■ **What needs to be done**
Repeat word for word the opening stretch of the entries, from the first line through the line containing "right elbow: (251, 136)".

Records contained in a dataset
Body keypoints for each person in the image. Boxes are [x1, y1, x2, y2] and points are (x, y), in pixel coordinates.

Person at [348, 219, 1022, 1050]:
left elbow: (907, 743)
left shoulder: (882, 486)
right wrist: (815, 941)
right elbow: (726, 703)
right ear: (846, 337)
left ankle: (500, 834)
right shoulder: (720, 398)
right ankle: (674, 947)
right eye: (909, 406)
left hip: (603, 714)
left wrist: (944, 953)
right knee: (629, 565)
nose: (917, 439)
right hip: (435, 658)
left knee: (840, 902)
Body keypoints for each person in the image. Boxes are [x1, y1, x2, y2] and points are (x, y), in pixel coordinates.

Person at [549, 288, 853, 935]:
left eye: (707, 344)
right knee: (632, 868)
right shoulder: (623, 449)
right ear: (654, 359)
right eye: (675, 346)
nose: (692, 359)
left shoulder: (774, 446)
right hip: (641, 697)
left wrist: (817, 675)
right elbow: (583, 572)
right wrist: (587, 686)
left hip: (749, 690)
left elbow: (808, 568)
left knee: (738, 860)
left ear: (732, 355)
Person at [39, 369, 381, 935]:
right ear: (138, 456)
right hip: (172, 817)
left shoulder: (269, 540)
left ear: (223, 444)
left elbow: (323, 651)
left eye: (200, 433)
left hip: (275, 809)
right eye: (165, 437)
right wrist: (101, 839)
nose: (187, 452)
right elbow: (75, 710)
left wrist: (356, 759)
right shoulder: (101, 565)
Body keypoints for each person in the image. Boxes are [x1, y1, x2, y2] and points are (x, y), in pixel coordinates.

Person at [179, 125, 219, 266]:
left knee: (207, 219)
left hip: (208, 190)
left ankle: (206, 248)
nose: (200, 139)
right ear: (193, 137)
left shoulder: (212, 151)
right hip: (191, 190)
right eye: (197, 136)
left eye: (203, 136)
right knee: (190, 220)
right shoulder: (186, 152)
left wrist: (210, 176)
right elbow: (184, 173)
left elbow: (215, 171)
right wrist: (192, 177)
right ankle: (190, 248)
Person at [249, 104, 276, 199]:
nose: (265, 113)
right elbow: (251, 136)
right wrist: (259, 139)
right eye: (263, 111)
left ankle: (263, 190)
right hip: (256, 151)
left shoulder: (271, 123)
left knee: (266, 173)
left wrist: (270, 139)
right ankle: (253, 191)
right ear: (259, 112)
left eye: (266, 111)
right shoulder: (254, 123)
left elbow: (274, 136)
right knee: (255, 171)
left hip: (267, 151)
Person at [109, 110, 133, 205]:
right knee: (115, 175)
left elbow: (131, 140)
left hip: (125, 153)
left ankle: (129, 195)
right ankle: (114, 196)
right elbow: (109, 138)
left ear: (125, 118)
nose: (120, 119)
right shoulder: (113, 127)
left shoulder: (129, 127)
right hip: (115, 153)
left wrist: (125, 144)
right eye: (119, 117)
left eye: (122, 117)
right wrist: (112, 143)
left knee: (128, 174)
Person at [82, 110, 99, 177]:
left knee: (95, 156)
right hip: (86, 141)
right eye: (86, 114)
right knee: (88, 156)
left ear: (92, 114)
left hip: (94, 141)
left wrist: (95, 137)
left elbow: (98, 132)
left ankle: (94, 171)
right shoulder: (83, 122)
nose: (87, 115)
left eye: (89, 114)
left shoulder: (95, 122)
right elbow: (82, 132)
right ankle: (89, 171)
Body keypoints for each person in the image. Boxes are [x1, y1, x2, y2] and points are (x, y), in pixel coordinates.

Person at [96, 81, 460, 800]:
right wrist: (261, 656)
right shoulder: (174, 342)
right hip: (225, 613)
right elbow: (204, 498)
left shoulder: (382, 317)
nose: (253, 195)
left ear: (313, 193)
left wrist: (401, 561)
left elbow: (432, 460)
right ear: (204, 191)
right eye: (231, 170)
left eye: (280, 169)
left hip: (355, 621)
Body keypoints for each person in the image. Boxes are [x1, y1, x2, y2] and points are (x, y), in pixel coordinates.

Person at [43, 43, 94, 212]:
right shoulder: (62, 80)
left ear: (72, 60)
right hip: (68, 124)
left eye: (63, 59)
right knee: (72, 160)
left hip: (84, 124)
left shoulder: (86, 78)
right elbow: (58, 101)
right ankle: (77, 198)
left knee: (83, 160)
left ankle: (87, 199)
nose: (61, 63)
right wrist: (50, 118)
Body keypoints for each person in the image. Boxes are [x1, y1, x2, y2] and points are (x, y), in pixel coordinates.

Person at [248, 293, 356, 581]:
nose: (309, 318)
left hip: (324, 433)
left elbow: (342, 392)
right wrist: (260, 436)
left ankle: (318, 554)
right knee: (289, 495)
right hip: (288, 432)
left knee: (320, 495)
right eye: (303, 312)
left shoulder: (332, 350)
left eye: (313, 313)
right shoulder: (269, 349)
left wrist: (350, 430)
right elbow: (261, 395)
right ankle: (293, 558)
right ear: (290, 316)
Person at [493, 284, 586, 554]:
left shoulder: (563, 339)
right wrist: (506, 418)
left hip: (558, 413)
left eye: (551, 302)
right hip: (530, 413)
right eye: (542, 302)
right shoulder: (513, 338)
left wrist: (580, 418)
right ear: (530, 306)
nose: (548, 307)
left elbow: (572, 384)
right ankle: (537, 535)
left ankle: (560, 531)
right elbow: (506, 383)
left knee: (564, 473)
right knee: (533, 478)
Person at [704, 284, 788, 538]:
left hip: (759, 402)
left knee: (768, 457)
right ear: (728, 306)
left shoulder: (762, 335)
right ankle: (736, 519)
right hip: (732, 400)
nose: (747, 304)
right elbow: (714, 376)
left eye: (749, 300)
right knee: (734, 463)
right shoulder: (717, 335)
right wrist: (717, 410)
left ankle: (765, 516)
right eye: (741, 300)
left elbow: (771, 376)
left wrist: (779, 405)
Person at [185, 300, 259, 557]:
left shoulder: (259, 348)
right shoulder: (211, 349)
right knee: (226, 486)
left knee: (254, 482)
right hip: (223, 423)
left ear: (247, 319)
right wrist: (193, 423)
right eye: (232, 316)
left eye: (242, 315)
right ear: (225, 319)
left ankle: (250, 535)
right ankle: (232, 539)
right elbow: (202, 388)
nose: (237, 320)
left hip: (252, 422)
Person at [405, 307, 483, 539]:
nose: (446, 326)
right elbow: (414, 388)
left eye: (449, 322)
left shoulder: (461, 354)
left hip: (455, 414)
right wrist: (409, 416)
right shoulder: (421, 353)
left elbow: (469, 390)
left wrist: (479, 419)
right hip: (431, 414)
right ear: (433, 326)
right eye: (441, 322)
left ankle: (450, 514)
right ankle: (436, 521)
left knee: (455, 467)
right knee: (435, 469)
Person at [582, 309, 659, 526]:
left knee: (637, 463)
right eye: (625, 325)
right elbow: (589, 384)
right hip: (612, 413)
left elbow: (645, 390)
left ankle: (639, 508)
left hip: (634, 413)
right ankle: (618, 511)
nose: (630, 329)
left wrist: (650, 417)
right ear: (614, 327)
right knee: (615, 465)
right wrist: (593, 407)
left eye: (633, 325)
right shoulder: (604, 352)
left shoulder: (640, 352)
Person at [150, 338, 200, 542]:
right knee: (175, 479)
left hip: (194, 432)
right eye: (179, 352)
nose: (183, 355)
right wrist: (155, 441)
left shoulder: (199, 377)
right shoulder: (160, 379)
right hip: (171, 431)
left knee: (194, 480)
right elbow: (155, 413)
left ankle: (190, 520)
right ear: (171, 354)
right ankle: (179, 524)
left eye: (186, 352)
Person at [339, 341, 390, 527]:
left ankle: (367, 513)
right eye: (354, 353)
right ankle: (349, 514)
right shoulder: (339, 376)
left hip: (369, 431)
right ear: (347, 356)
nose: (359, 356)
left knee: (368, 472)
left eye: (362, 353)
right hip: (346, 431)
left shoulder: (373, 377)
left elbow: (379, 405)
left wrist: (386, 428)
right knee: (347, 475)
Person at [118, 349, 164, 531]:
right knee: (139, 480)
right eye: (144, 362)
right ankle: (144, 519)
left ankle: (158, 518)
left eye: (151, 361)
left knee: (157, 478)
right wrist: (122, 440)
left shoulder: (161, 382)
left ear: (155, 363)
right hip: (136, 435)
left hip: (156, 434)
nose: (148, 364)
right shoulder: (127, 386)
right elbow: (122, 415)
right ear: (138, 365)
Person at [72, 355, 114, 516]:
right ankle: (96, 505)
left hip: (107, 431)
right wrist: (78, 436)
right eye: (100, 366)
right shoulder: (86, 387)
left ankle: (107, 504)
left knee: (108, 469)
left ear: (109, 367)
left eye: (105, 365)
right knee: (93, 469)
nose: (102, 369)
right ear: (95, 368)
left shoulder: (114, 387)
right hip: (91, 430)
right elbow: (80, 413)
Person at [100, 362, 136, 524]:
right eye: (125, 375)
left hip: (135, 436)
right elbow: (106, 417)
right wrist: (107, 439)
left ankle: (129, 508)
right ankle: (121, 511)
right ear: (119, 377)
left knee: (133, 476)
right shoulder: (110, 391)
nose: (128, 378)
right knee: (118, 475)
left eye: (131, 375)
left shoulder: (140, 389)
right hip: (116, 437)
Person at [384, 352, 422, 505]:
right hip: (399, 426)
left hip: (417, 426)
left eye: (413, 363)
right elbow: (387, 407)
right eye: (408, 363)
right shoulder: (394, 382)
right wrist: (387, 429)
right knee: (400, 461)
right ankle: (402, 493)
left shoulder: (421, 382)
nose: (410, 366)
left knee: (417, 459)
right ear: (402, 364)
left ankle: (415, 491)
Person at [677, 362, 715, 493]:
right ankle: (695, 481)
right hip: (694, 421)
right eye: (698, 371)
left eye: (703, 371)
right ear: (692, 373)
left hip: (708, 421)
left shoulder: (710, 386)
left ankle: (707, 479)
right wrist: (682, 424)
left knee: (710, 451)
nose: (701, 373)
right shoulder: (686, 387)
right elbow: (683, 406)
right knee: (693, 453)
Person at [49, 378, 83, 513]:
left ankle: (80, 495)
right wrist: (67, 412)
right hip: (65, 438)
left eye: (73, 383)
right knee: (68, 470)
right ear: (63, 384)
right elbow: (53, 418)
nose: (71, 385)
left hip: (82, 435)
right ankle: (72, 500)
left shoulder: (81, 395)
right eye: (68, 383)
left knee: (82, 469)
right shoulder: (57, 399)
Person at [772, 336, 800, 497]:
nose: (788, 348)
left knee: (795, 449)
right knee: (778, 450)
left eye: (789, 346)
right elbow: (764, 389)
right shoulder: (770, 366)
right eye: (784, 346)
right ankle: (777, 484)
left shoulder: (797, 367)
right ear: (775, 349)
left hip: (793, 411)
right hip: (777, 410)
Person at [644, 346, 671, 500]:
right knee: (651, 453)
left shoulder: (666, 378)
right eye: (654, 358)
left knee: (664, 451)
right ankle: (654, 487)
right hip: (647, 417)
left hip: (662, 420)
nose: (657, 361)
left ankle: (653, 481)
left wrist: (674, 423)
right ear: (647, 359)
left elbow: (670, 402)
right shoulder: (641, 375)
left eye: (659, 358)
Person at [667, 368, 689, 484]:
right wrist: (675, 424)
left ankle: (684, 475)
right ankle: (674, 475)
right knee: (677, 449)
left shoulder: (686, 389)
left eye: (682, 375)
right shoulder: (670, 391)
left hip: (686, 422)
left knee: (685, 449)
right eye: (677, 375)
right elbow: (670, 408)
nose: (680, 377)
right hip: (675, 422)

■ **Your solution**
Body keypoints for each person in the image. Boxes are [x1, y1, x2, y2] and points are (x, y), in pixel coordinates.

Person at [348, 219, 1022, 1050]:
left elbow: (907, 743)
left shoulder: (882, 486)
right wrist: (815, 941)
right elbow: (726, 703)
right ear: (846, 337)
left ankle: (500, 834)
right shoulder: (720, 398)
right ankle: (674, 947)
right eye: (909, 406)
left hip: (603, 714)
left wrist: (944, 953)
right knee: (629, 565)
nose: (917, 439)
right hip: (435, 658)
left knee: (840, 902)
Body keypoints for each person in the image. Boxes are [x1, y1, x2, y2] and points are (x, y), in pixel coordinates.

Person at [549, 288, 853, 935]:
left eye: (707, 344)
right knee: (632, 868)
right shoulder: (623, 449)
right ear: (654, 359)
right eye: (675, 346)
nose: (692, 359)
left shoulder: (774, 446)
right hip: (641, 697)
left wrist: (817, 675)
right elbow: (583, 572)
right wrist: (587, 686)
left hip: (749, 690)
left elbow: (808, 568)
left knee: (738, 860)
left ear: (732, 355)
Person at [39, 369, 381, 935]:
right ear: (138, 456)
right hip: (172, 817)
left shoulder: (269, 540)
left ear: (223, 444)
left elbow: (323, 651)
left eye: (200, 433)
left hip: (275, 809)
right eye: (165, 437)
right wrist: (101, 839)
nose: (187, 452)
right elbow: (75, 710)
left wrist: (356, 759)
right shoulder: (101, 565)
Body keypoints for each person in the image. Boxes are [x1, y1, x2, y2] and points are (x, y), in pixel coordinates.

Person at [179, 125, 219, 266]:
left knee: (207, 219)
left hip: (208, 190)
left ankle: (206, 248)
nose: (200, 139)
right ear: (193, 137)
left shoulder: (212, 151)
right hip: (191, 190)
right eye: (197, 136)
left eye: (203, 136)
right knee: (190, 220)
right shoulder: (186, 152)
left wrist: (210, 176)
right elbow: (184, 173)
left elbow: (215, 171)
right wrist: (192, 177)
right ankle: (190, 248)
Person at [249, 104, 276, 199]:
nose: (265, 113)
right elbow: (251, 136)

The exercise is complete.